Monday, August 9, 2010

Anti-Choice services spread misinformation

The Toronto Star recently ran a terrific article on the tactics used by anti-choice "clinics" such as the pregnancy care centre.

I am particularly grateful for the inclusion of a list of claims made by their "counsellors" with a reality check following each one.

What mystifies me is that this is still thought of as news, as in something new, as in a new discovery or journalistic coup. This has been going on for as long as this American based group of religious zealots set up camp in Canada and found a home with Stockwell Day in his old riding of Red Deer Alberta. Anyone remember the November 2000 W-5 program on CTV? It exposed some of the tactics used by anti-choice organizations to dissuade young women from seeking abortion services. A young woman shared the story of her visit to the Calgary Pregnancy Care Centre which she went to after hearing an ad on the radio about an organization that would provide support for young women who were pregnant, alone and afraid. Same tactics, ten years ago. My point (and I do have one) is that this has been going on forever. I'm glad the Star is highlighting it again, but the question should be asked why are we still allowing this to happen?

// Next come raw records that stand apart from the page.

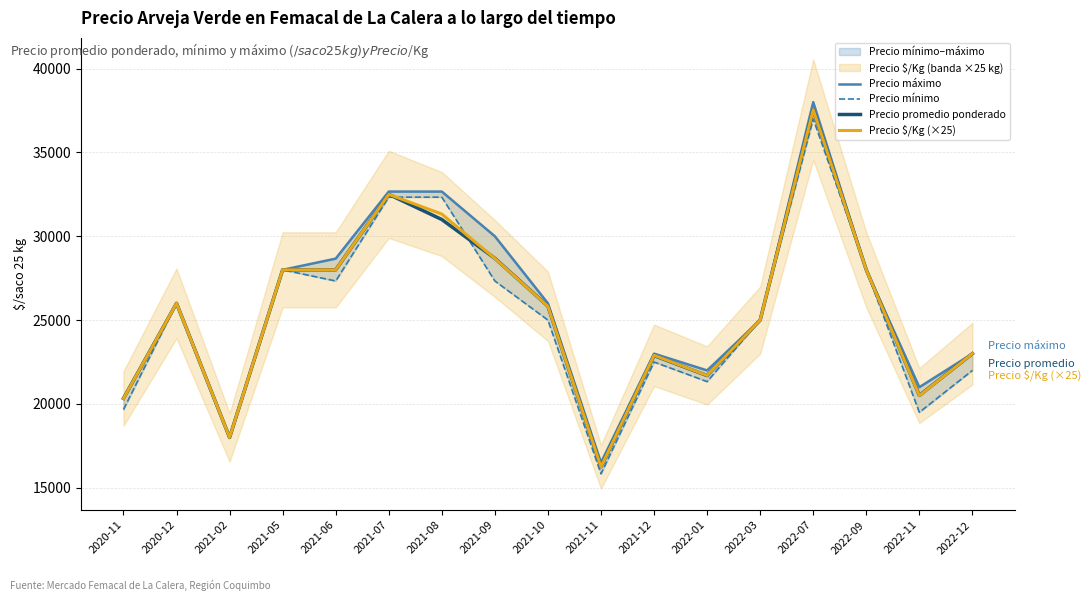

True or false: Precio máximo and Precio $/Kg (×25) cross at least once.

False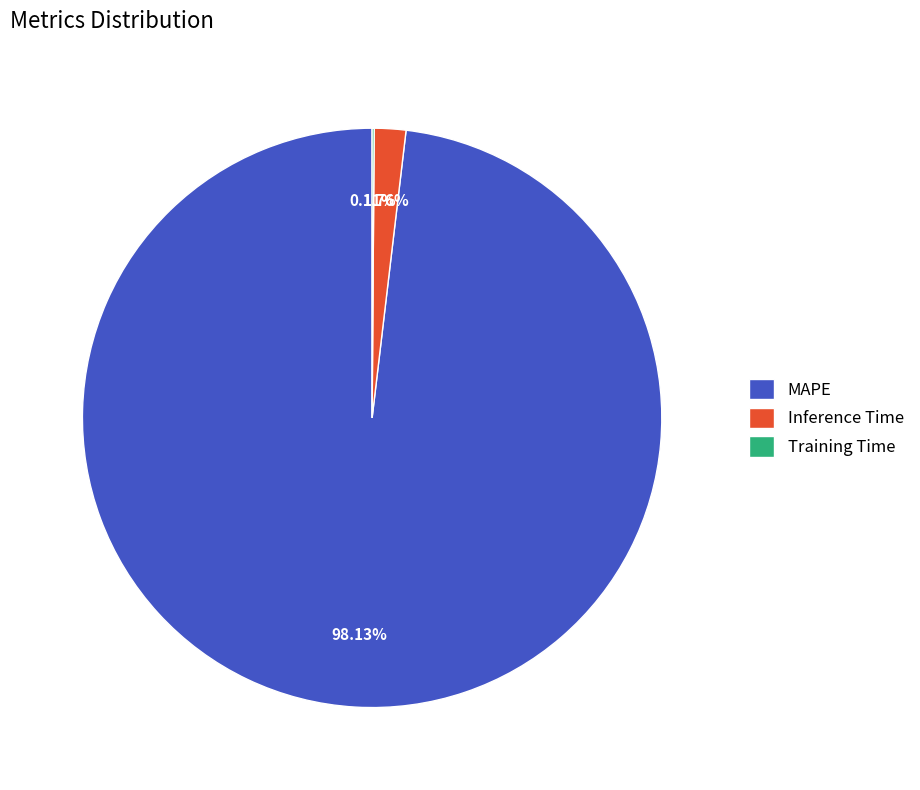

What is the largest slice in the pie chart?

MAPE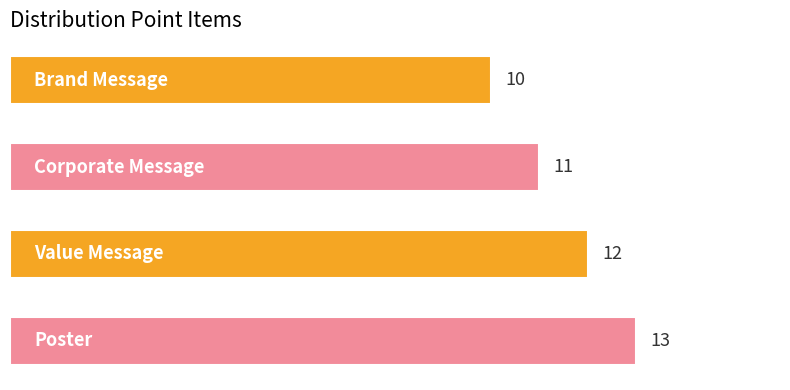

What is the value of the 3rd bar from the top?

12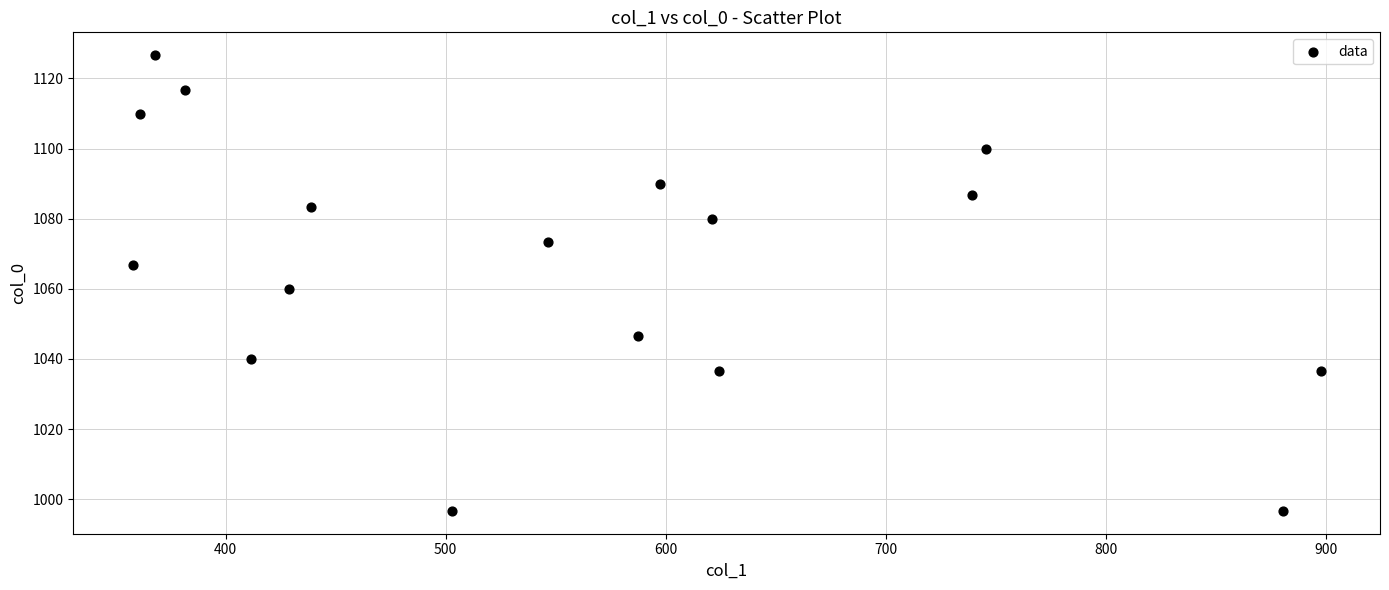

What is the range of X values (max minus min)?

540.0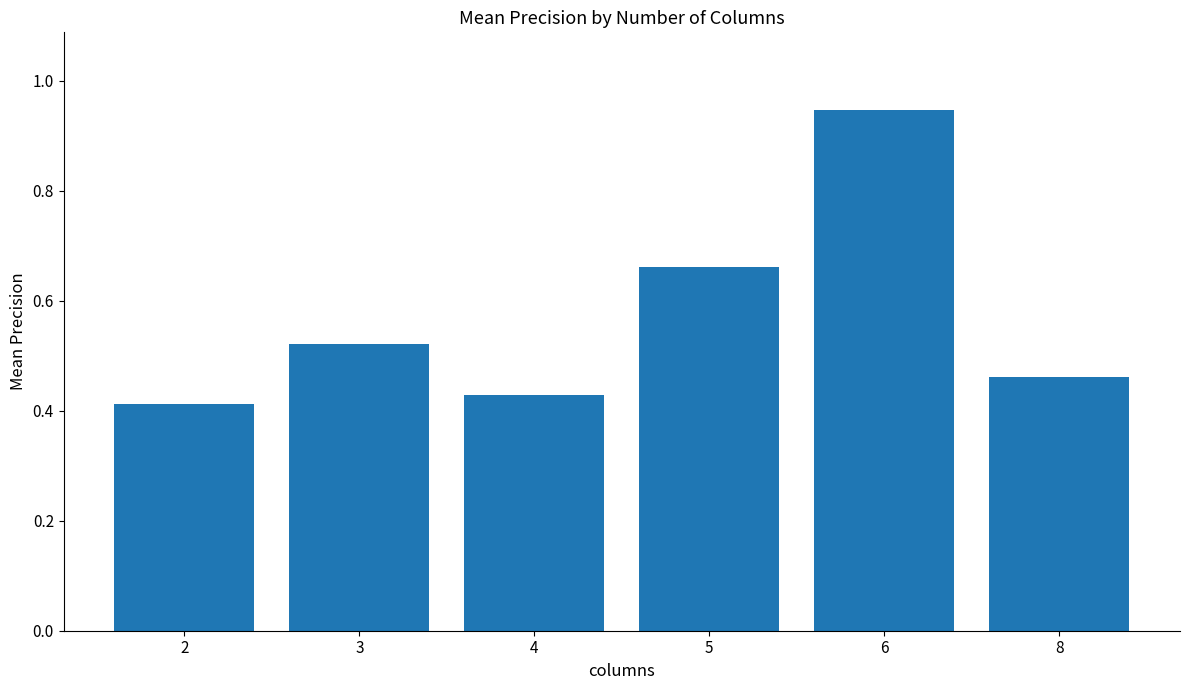

How many data points does each series have?

6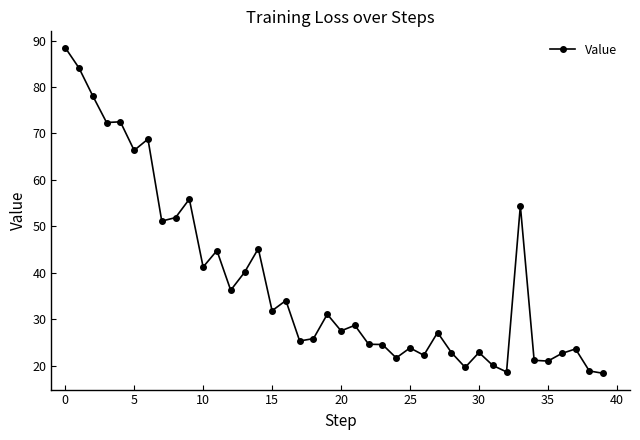

What is the minimum value shown in the chart?

18.3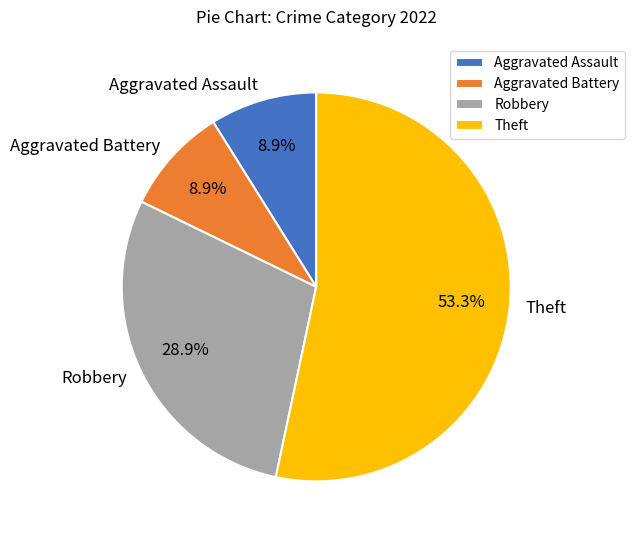

To the nearest percent, what is the combined percentage of Robbery and Aggravated Assault?

38%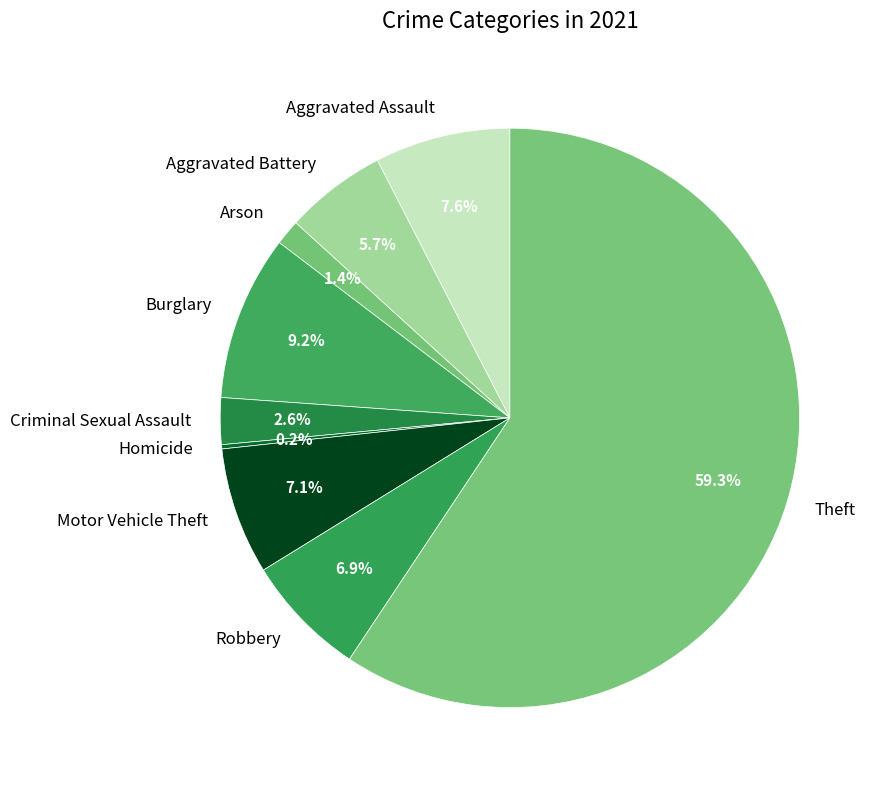

To the nearest percent, what is the average slice percentage?

11%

The other thing that bugs me is that if you put "abortion services" into google, the first thing that pops up is the Pregnancy Care Centre. Yet, they don't provide abortion services. Hmmm. This is their first big lie, one that they pay for by the click. So if you want to cost them some money, click a few billion times on their link.

Monday, August 2, 2010

The New Abortion Providers

Check out this excellent article in the New York Times Magazine about "the new abortion providers," doctors providing women with abortions in their own offices and within their family practices. It is a really good analysis of how the provision of abortion care became narginalized in the first place and how the model that has us provide this care in the separate setting of a clinic has been partly responsible for this marginalization.

But change is on the way, and the future is looking better. Good to see an optimistic article for a change.